"I do food, I just happen to use a little more sugar," says Bryce Caron. The Food & Wine best new pastry chef— one of the first five ever named— was let go from Blackbird three weeks ago; on Friday it was announced that he's joining graham elliot, working in the kitchen alongside executive chef Andrew Brochu. And in this new job, he says that his goal is to "eliminate the position of pastry chef." We spoke with him Friday about how his new position came about and what he really plans to do at graham elliot.
So when you were let go from Blackbird, you were talking about pursuing something on the east or west coasts. Yet not only did graham elliot come through, it now seems like the obvious place for you to be. How did it come about?
Well, before the corpse was even cold, so to speak, I had a few job offers. And then Andrew Brochu texted me on Facebook and said hey, do you want to come in for dinner at graham elliot? And right after that, I guess Graham Elliot, the chef, texted Andrew and said, do you want to talk to him, and he already was. So I was fired on Friday, Andrew texted me on Saturday and I came in for dinner on Sunday.
It was cool to see how what I do could work in the context of a tasting menu— I've never worked somewhere that did that kind of menu. So a week later I came in to stage— it was a weird night, we had two parties of twenty and were closed to the public. I saw some things about how I could work, where I could add a few things. And, well, I don't want to put words in their mouths about what they were thinking, but here we are.
So what's different about doing desserts for a tasting menu?
The difference is that it's not just sending out one dish at the end of the meal. It's the opportunity to collaborate on a seamless transition. I'm responsible for the last four courses out of fifteen, plus the intermezzo and the amuse-bouche.
It always raises my hackles when I hear that I do savory desserts. I do food, I just happen to use a little more sugar. With a tasting menu there's the opportunity to contribute to the overall balance of the meal— one course is super-acidic, another one is super-sweet. If you have four or five dishes under your control, you can spread out the balance of the dishes.
My goal is to eliminate the position of "pastry chef." I'm a chef. It's an exciting opportunity for me, to be able to think about how to break up one palatial experience and make it balanced.
How do you see yourself working with Chef Brochu? We got the sense that you were kind of off by yourself in the second-floor pastry kitchen at Blackbird.
I should say that [Blackbird chef] David Posey is a dear friend and I loved working with him.
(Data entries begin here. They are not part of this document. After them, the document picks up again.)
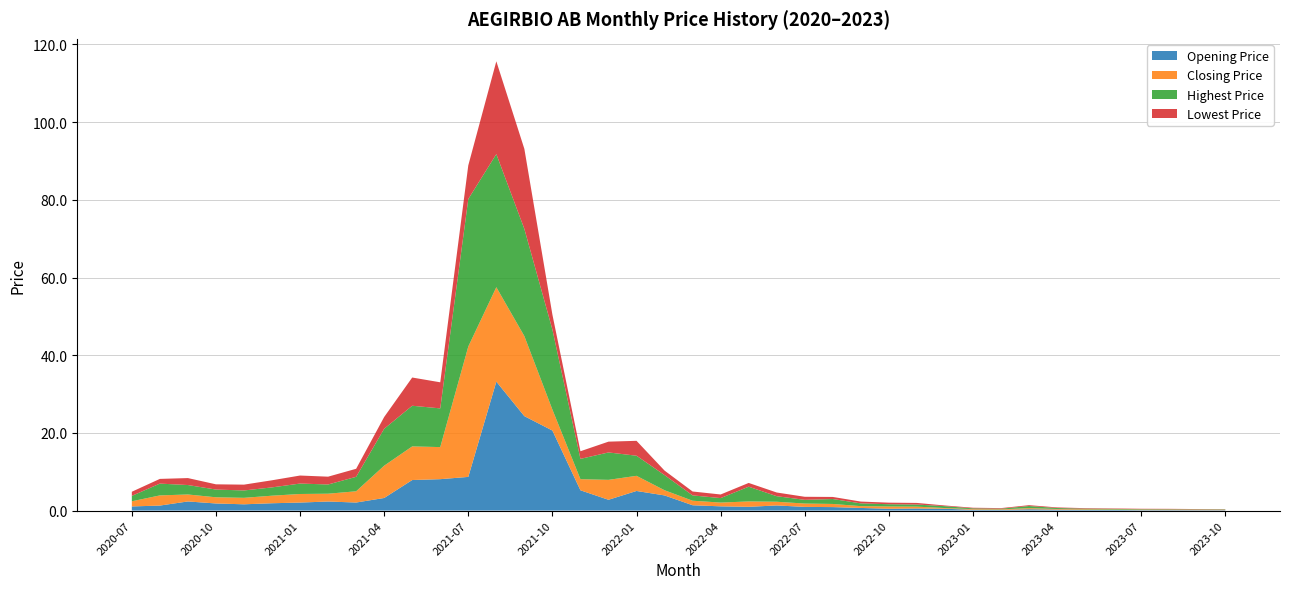

Reading left to right, list all the values displayed in this chart.

Opening Price: 1.1	1.3	2.4	1.8	1.6	1.9	2.1	2.3	2.1	3.2	7.9	8.1	8.7	33.2	24.3	20.6	5.2	2.8	5.0	3.9	1.4	1.1	1.0	1.3	0.9	0.9	0.7	0.5	0.5	0.5	0.2	0.2	0.3	0.2	0.2	0.2	0.1	0.1	0.1	0.1
Closing Price: 1.3	2.6	1.8	1.6	1.7	1.9	2.2	2.0	2.9	8.3	8.7	8.3	33.6	24.3	20.6	5.4	2.9	5.1	3.9	1.3	1.2	1.0	1.4	1.0	0.9	0.8	0.5	0.6	0.5	0.2	0.2	0.2	0.3	0.2	0.2	0.1	0.1	0.1	0.1	0.1
Highest Price: 1.4	3.0	2.4	2.0	1.9	2.1	2.7	2.4	3.7	9.5	10.5	10.0	38.0	34.3	27.6	20.6	5.2	7.1	5.2	3.9	1.4	1.2	3.8	1.4	1.0	1.3	0.7	0.6	0.5	0.5	0.2	0.2	0.6	0.2	0.2	0.2	0.1	0.1	0.1	0.1
Lowest Price: 1.1	1.2	1.8	1.3	1.5	1.8	2.1	2.0	2.1	3.0	7.3	6.7	8.7	23.9	20.6	3.8	2.0	2.8	3.8	1.2	1.0	0.9	1.0	1.0	0.8	0.5	0.5	0.4	0.4	0.2	0.2	0.2	0.2	0.2	0.1	0.1	0.1	0.1	0.1	0.1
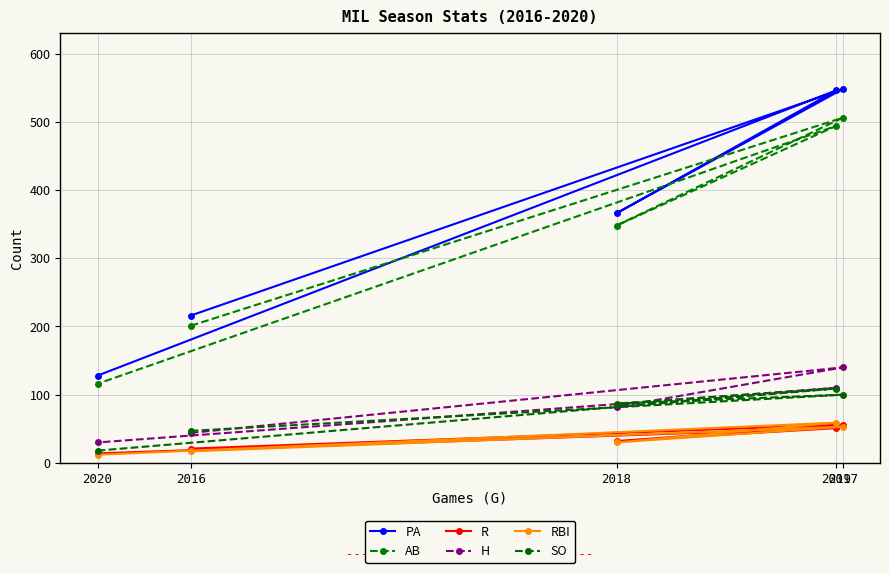

Which category has the highest value across all series?

2017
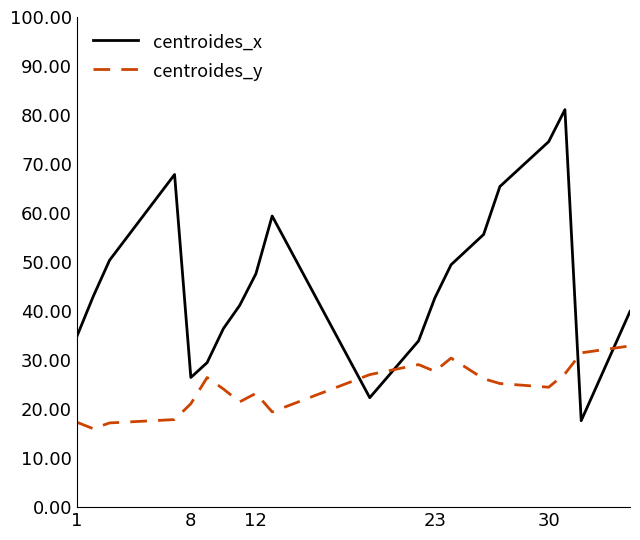

Which series ends up on top after the final intersection of centroides_x and centroides_y?

centroides_x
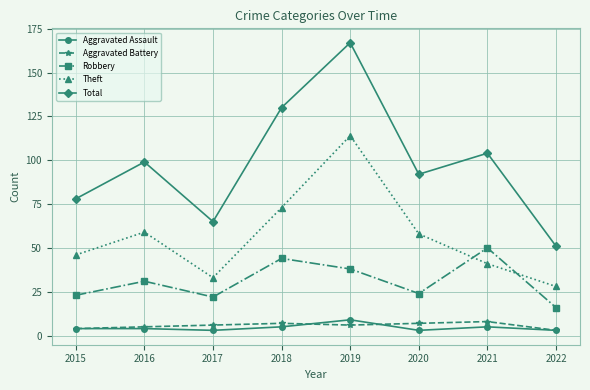

What is the lowest value of the Theft series?

28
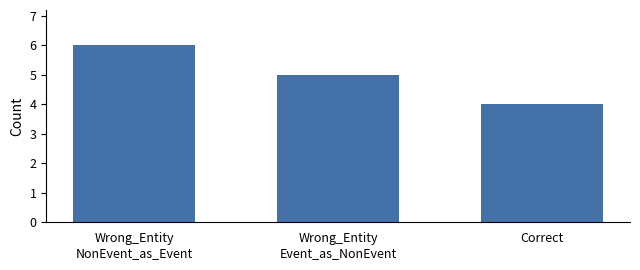

Reading left to right, what are all the values shown in this chart?

Wrong_Entity
NonEvent_as_Event=6	Wrong_Entity
Event_as_NonEvent=5	Correct=4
But yeah, when he's working in the basement butchering a fish, and you're on the second floor, it's harder to talk. You can't just reach over and say "Here, taste this." Andrew and I will be in the same kitchen, working with the same equipment, the same ingredients, the same ovens, the same dry storage.
I'm really excited about collaborating with him, trying to make it a seamless menu. I lived around the corner from Kith & Kin and I probably went there 23 times in the ten months it was open. I think he does really exciting work when he's not just making fried chicken [a signature Kith & Kin dish].
So I can't wait to start. I'm off to Aspen for the Food & Wine Classic, where I'll meet up with Shawn Gawle [fellow F&W; best pastry chef, of New York's Corton]. Then it's back to work.